Cette avancée est survenue dans un contexte de détérioration rapide de la situation humanitaire dans l’enclave palestinienne, après la rupture du cessez-le-feu en janvier 2025 et la reprise des combats. La CNDA a notamment été saisie du cas d’une mère de famille fuyant les bombardements, à qui l’OFPRA avait initialement refusé le statut de réfugiée, ne jugeant pas ses craintes « suffisamment individualisées ». La Cour a cassé cette position, estimant qu’une situation de persécutions généralisées pouvait suffire.

Pas de droit automatique, mais un accès facilité

Il ne s’agit toutefois pas d’un droit d’asile universel et automatique pour tous les Palestiniens. Chaque demande doit toujours être examinée individuellement, et le requérant doit démontrer un risque réel et personnel. Néanmoins, la jurisprudence crée un précédent qui facilitera considérablement la tâche des avocats et demandeurs.

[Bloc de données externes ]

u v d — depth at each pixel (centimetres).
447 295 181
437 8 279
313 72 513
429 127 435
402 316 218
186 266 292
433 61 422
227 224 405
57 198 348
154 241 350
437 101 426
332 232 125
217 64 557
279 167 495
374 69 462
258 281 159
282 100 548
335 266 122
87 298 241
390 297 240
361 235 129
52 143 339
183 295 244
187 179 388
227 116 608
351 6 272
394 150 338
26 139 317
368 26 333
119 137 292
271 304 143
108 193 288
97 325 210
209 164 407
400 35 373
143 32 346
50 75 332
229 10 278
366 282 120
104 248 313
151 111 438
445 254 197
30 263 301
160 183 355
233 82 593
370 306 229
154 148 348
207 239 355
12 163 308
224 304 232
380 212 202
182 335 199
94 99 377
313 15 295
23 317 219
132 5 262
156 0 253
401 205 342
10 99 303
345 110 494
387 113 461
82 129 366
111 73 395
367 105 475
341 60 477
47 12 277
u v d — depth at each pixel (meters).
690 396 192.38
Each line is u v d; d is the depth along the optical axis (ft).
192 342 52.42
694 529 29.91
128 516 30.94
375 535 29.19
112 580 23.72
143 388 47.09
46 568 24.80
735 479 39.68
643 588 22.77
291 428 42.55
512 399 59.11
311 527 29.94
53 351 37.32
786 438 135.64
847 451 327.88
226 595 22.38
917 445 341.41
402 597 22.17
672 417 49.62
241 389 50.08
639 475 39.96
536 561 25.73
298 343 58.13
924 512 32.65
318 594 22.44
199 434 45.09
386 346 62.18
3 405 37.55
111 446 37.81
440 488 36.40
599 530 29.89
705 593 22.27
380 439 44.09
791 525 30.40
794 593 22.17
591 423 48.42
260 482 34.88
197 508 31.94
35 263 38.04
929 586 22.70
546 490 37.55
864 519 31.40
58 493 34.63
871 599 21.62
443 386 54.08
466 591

Dans les faits, les arrivées depuis Gaza restent limitées, en raison des lourdes restrictions de sortie imposées par Israël et l’Égypte. L’impact immédiat en termes de flux migratoires reste donc marginal, ce que soulignent nombre de spécialistes.

Des réactions politiques tranchées

Cette décision a été saluée par les associations de défense des étrangers, qui y voient une avancée humanitaire et juridique. Mais elle a aussi déclenché une vague d’indignation dans les rangs de la droite et de l’extrême droite, où l’on fustige une dérive du droit d’asile.

Éric Zemmour a vivement critiqué la CNDA, l’accusant de « mépriser la souveraineté populaire », et appelle ni plus ni moins à suspendre l’application de la Convention de Genève. Dans une tribune publiée dans Le Figaro, le président de Reconquête dénonce l’existence même d’instances juridictionnelles pouvant contraindre l’État à accorder l’asile contre sa volonté.

Au Rassemblement national, Marine Le Pen parle de « folie pure », redoutant un appel d’air migratoire. L’eurodéputée Pascale Pierrat, juriste de formation, plaide pour une refonte complète du système d’asile, avec comme ligne directrice une priorité au droit national sur le droit européen. L’idée d’un référendum pour modifier la politique migratoire revient dans les discours, signe d’un durcissement idéologique croissant sur ces questions.

Des chiffres qui nourrissent le débat
Selon les dernières données de l’OFPRA, plus de 660 000 personnes bénéficient actuellement du droit d’asile en France, contre moins de 200 000 il y a dix ans. En 2024, 153 715 demandes d’asile ont été enregistrées, soit plus du double de celles déposées en 2004. L’Afghanistan reste, pour la septième année consécutive, le principal pays d’origine des demandeurs.

Ce contexte chiffré alimente les arguments des opposants à la politique actuelle, qui redoutent une perte de contrôle migratoire, bien que les données ne montrent pas d’explosion du nombre de demandes liées à la Palestine.

La décision du 11 juillet marque un tournant juridique important pour les demandeurs d’asile palestiniens et illustre les tensions croissantes entre droit international et discours politiques nationaux. Si elle renforce la protection de certains exilés, elle met aussi en lumière les fractures profondes autour de l’accueil de certains réfugiés en France.